La IA no salvará al paciente. Lo hará el médico que, gracias a ella, tuvo un acercamiento mayor a diferentes criterios ante la duda, o simplemente tuvo un poco más de tiempo para mirar a los ojos en lugar de escribir notas. El paciente no recordará la guía clínica que se use para tratarlo. Pero si recordará si le explicaron su condición, buena o mala, con calma. Recordará quien toque su hombro. Recordará a quien estuvo para escuchar su miedo. Si, la IA es un recurso que brindaba precisión,
pero estoy convencida de que la medicina es algo que ningún algoritmo podrá hacer por nosotros. No tenemos que entenderla del todo hoy, solo seguir caminando pese al miedo, apoyados en aquellos que están recorriendo este camino con nosotros. Y tal vez, eso es todo lo que se necesita: la decisión de seguir cuidando, incluso con los cambios que traiga el tiempo.


Referencias

Porter R. The Greatest Benefit to Mankind: A Medical History of Humanity from Antiquity to the
Present. London: HarperCollins; 1997.

  1. Lindberg DC. The Beginnings of Western Science. 2nd ed. Chicago: University of Chicago Press;
    2007.

  2. Gest H. The discovery of microorganisms by Robert Hooke and Antoni van Leeuwenhoek, Fellows
    of The Royal Society. Notes Rec R Soc Lond. 2004;58(2):187–201.

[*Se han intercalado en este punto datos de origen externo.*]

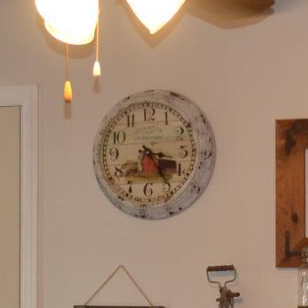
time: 3:23
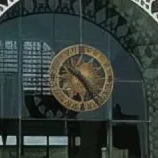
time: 10:24
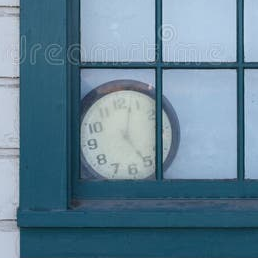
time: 5:03
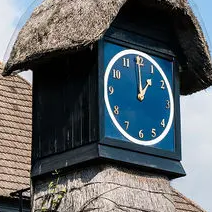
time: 1:00
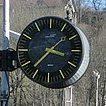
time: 3:37
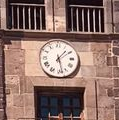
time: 1:27
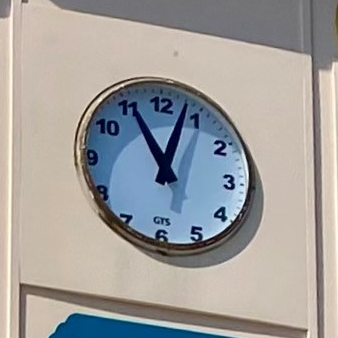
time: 11:03
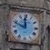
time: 11:48
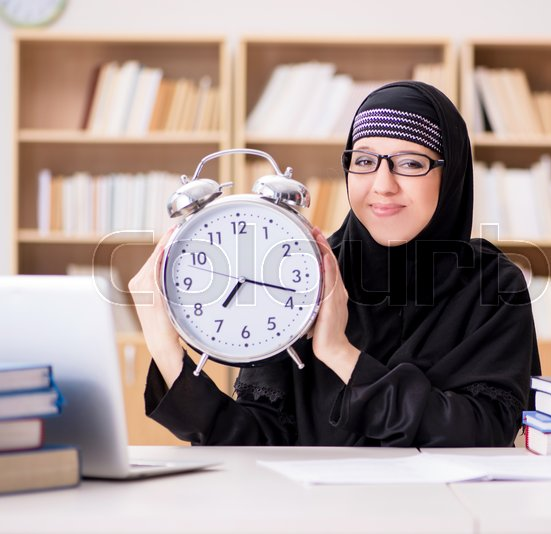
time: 7:17
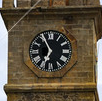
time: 6:55
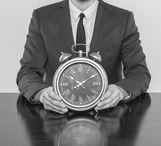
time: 10:09
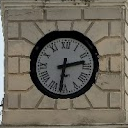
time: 2:31
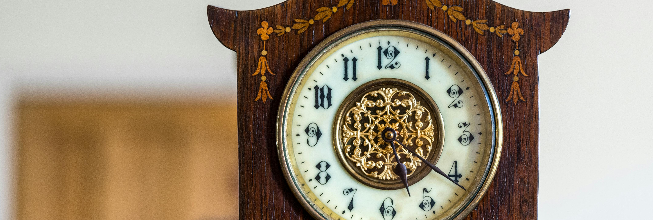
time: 5:20
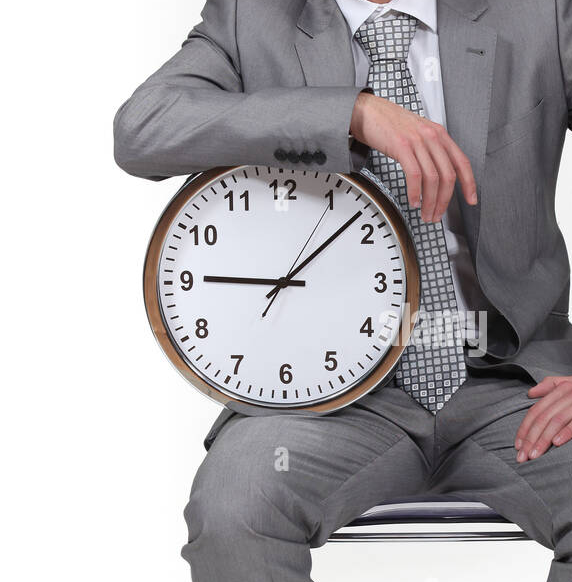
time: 9:08
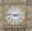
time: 2:46
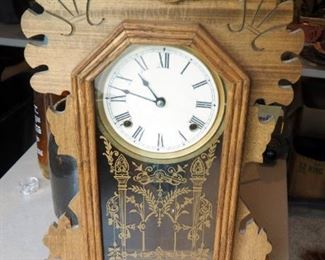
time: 10:47
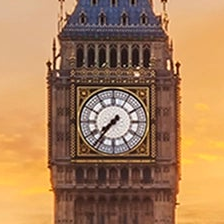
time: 7:36
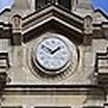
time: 1:51
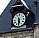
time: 5:30
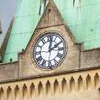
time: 2:01
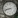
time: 8:42
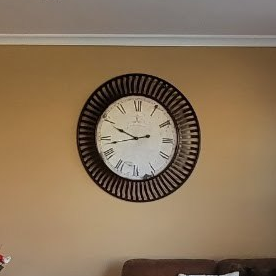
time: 9:42
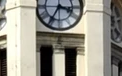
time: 3:35
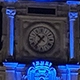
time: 10:36
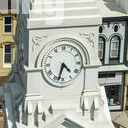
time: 4:32
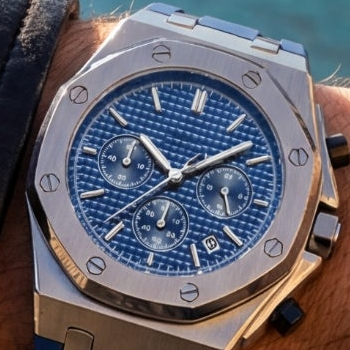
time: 10:07
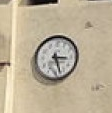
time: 3:27
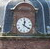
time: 12:21
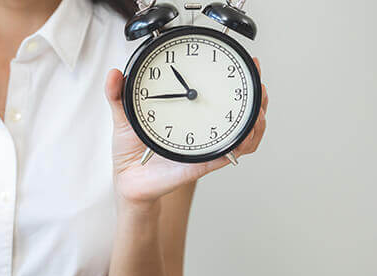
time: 10:44
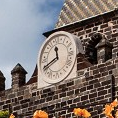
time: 11:40
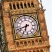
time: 6:41
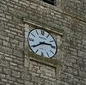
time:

  3. Rosenblatt F. The Perceptron: A probabilistic model for information storage and organization in
    the brain. Psychol Rev. 1958;65(6):386–408.

  4. Esteva A, Robicquet A, Ramsundar B, Kuleshov V, DePristo M, Chou K, et al. A guide to deep
    learning in healthcare. Nat Med. 2019;25(1):24–9.

  5. Brown T, Mann B, Ryder N, Subbiah M, Kaplan J, Dhariwal P, et al. Language Models are Few-Shot
    Learners. Adv Neural Inf Process Syst. 2020; 33:1877–901.